Navigating the Produce Department with PLU Codes


First, let us be clear; the FDA DOES NOT protect consumers from genetically modified (GMO) food or require informative labels on packaged produce.  The labels we see on produce appear at the whim of grocers and are suggested by industry marketers, such as the Produce Marketing Association (PMA). Marketers advocate use of labels to massage some consumer-identified concerns, such as calories, fat content, sell-by dates, and place of origin and also to assist produce departments with electronic processing and pricing. Dismissed is any industry concern about genetic modification of the seed, from which the produce grows, or the chemical soup in which it is grown.  The lack of labels, to identify GMO produce and processed foods with GMO ingredients, is part of what is driving consumers to seek organics.
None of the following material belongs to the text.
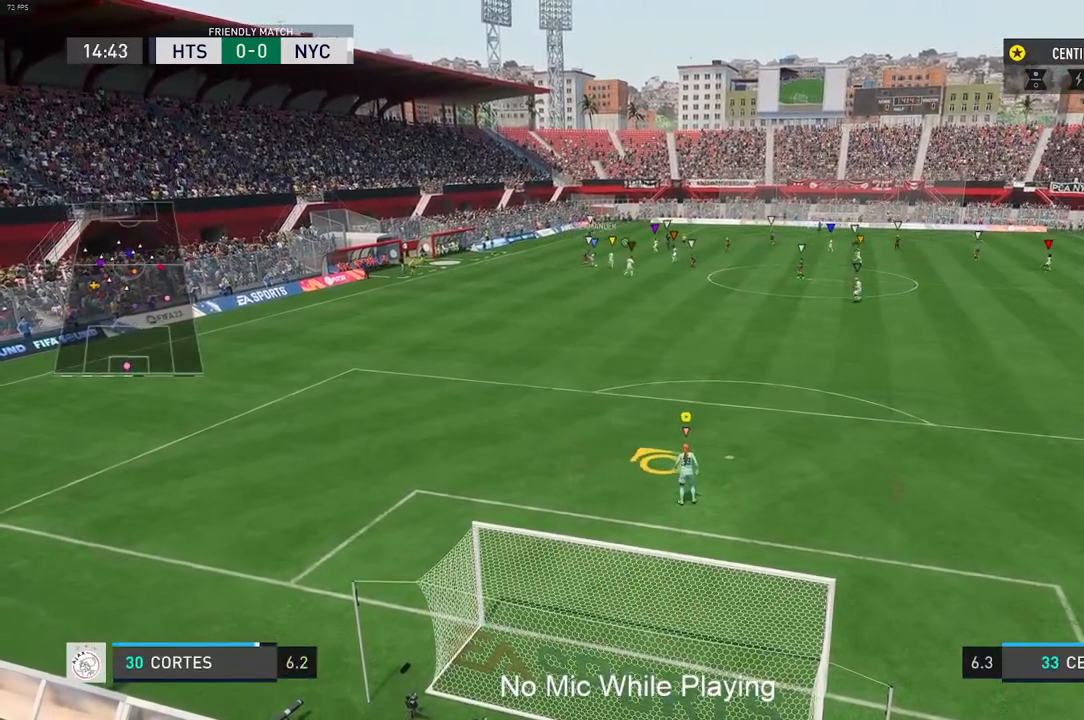
{"buttons": [], "left_stick": "center", "right_stick": "center", "events": []}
Although Produce Look Up (PLU) codes are established by the International Federation of Produce Standards (IFPS) for the industry, consumers can get information from them as well. The PLU codes, when present, appear on the small sticky label stuck to the skin of fruits or vegetables, and identifies how it was grown, what species it is and, of course, helps the industry with electronic processing and pricing.

Most commonly seen are four-digit PLU codes. They indicate produce grown using chemicals, many of which are toxic and some proven carcinogenic, but which the FDA approves. The Agra-industries and chemical-industries, an almost invisible line separating them, have successfully lobbied the FDA to allow many chemicals to be A-listed for use in growing food. Often, those seeking the licenses to sell the chemicals have supplied the only information reviewed by the FDA, before approval.

A five-digit PLU code, beginning with the number "9" identifies organically grown produce. However, it should be noted that the green and white "USDA certified organic" label is the only reliable symbol available to consumers today. The words "organic," "naturally grown, or "all natural" are not trustworthy indicators of a product's pedigree, rather they are terms that are sometimes used to lure consumers to products they might otherwise avoid.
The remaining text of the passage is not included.